Objective: Recently, our team has demonstrated that voltage-gated delayed rectifier K+ current (IKDR) and Ca2+-activated K+ current (I-KCa) are present in rat bone marrow-derived mesenchymal stem cells; however, little is known of their physiological roles. The present study was designed to investigate whether functional expression of IKDR and I-KCa would change with cell cycle progression, and whether they could regulate proliferation in undifferentiated rat mesenchymal stem cells (MSCs). Materials and Methods: Membrane potentials and ionic currents were recorded using whole-cell patch clamp technique, cell cycling was analysed by flow cytometry, cell proliferation was assayed with DNA incorporation method and the related genes were down-regulated by RNA interference (RNAi) and examined using RT-PCR. Results: It was found that membrane potential hyperpolarized, and cell size increased during the cell cycle. In addition, IKDR decreased, while I-KCa increased during progress from G(1) to S phase.
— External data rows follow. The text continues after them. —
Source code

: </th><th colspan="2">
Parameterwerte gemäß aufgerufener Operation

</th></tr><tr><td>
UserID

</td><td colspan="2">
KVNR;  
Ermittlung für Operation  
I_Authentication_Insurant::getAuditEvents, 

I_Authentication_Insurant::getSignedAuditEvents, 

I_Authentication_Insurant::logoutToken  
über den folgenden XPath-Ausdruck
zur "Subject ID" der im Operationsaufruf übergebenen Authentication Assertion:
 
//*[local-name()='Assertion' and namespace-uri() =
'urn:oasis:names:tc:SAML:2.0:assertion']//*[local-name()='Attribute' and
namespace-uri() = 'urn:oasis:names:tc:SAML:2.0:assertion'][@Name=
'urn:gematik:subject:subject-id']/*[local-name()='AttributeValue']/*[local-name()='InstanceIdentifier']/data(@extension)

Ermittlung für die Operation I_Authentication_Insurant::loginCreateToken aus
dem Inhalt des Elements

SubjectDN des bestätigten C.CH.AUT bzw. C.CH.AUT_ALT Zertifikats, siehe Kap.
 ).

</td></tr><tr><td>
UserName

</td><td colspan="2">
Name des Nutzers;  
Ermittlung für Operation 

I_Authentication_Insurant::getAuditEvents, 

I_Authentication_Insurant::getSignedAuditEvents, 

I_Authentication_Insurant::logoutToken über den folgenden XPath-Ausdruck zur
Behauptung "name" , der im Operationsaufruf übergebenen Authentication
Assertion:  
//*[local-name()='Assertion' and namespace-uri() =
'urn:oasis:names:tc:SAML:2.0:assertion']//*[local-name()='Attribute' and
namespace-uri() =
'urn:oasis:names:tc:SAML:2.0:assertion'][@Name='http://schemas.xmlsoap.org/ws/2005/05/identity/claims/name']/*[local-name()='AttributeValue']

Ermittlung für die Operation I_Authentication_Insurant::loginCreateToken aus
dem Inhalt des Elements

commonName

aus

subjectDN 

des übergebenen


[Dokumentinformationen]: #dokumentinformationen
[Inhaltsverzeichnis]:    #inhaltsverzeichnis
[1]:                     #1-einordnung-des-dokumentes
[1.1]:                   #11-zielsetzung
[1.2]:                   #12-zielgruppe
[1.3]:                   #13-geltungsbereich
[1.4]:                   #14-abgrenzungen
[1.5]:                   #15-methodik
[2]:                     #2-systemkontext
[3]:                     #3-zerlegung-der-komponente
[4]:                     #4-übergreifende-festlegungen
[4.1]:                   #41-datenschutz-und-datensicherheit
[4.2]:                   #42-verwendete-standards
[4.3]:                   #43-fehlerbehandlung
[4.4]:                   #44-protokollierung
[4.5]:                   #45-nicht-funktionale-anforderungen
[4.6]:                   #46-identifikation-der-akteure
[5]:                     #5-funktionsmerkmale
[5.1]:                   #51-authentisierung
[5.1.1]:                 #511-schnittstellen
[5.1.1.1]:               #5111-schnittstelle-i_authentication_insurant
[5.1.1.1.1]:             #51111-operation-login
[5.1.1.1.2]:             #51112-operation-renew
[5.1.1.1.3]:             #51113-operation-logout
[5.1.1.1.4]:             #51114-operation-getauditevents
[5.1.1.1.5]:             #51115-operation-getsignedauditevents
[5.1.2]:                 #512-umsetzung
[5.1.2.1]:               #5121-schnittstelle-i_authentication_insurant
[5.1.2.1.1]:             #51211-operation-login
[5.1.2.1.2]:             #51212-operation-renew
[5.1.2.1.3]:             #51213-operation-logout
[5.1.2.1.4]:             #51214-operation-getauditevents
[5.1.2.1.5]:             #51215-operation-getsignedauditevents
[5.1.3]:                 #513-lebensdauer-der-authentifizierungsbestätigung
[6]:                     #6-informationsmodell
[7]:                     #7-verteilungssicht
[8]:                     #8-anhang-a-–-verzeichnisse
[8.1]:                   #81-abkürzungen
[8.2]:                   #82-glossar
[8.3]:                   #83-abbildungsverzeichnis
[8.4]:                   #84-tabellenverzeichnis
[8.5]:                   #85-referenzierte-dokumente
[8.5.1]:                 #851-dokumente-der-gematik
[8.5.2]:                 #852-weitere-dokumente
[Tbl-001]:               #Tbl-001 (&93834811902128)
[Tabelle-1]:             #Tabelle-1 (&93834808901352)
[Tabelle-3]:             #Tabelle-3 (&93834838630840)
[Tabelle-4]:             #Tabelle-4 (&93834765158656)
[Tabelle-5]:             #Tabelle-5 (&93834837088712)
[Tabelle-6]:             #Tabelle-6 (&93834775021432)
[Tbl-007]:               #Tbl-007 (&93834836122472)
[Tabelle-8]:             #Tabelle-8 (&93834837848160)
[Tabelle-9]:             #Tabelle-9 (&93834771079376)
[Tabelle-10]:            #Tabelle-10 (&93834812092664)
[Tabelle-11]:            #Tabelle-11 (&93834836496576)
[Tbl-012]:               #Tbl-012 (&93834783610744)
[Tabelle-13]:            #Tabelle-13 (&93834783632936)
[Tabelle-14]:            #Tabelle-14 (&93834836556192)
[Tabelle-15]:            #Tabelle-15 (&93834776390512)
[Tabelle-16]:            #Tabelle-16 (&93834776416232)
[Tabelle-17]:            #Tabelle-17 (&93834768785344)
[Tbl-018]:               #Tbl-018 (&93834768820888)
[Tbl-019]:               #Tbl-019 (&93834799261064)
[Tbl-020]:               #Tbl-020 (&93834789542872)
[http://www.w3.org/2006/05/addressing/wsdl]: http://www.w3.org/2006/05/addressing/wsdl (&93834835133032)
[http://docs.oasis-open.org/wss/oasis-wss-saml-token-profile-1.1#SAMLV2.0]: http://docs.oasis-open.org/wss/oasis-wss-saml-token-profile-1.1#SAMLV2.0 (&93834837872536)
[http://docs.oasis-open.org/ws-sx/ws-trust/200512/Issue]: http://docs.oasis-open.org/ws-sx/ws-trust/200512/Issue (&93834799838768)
RT-PCR revealed that the mRNA levels of Kv1.2 and Kv2.1 (likely responsible for IKDR) reduced, whereas the mRNA level of KCa3.1 (responsible for intermediate-conductance I-KCa) increased with the cell cycle progression. Down-regulation of Kv1.2, Kv2.1 or KCa3.1 with the specific RNAi, targeted to corresponding gene inhibited proliferation of rat MSCs. Conclusion: These results demonstrate that membrane potential, IKDR and I-KCa channels change with cell cycle progression and corresponding alteration of gene expression. IKDR and intermediate-conductance I-KCa play an important role in maintaining membrane potential and they participate in modulation of proliferation in rat MSCs.